Los ladrillos y el mortero volaron por doquier. Varias detonaciones ígneas indicaron que se habían colocado glifos de protección al otro lado del muro, pero la furiosa carga de Pikel no fue detenida, ni por el muro frágil ni por las defensas mágicas. Ni Pikel fue capaz de frenar su propio ímpetu. Como Cadderly les había dicho antes, y como había intentado advertirles de nuevo, la escalera más allá del pequeño rellano había caído.
—¡Ooooooooo! —llegó, disminuyendo, el gemido de Pikel, seguido de un batacazo sordo.
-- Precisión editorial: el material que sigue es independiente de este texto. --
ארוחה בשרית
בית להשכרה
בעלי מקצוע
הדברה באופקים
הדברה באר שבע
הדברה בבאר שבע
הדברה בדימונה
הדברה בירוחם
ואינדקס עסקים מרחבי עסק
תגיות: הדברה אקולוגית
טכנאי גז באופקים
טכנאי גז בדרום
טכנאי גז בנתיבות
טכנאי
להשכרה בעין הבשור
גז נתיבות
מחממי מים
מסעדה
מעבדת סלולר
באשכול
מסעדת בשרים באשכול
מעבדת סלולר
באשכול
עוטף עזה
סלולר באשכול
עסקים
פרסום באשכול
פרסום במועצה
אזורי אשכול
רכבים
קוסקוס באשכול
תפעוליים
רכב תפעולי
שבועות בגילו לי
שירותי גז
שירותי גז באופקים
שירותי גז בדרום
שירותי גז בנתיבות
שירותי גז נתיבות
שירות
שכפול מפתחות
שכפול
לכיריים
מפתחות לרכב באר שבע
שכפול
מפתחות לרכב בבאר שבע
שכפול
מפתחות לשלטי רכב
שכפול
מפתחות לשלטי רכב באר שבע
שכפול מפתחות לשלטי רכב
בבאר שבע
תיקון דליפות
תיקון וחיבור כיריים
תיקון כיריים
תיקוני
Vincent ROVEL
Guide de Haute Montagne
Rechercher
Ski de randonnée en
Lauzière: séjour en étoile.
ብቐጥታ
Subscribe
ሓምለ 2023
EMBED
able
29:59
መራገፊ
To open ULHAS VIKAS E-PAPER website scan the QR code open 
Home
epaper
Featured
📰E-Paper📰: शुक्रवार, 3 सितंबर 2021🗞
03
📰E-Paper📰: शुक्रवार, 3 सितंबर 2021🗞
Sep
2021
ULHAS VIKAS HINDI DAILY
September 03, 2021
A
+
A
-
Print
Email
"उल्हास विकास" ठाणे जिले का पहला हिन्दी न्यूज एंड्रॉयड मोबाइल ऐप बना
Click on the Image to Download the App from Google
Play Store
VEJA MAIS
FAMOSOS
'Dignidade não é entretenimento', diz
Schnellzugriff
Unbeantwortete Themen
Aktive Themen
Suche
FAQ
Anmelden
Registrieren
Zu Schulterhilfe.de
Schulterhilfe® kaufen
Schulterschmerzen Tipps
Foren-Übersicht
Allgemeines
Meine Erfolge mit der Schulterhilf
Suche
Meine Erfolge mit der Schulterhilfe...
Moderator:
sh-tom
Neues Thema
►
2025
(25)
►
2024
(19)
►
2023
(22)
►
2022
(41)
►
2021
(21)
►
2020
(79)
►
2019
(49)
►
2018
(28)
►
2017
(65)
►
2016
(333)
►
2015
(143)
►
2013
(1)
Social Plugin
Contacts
—¡Mío hermano! —gritó Iván, y antes de que Cadderly pudiera detenerlo, él también cargó a través de la abertura. La antorcha brilló por un instante en la nube de polvo, luego ambos, antorcha y enano, desaparecieron de la vista.
—¡Puedo ver el sue…! —fueron las palabras finales de Iván ante las que Cadderly hizo una mueca de dolor y se encogió de hombros.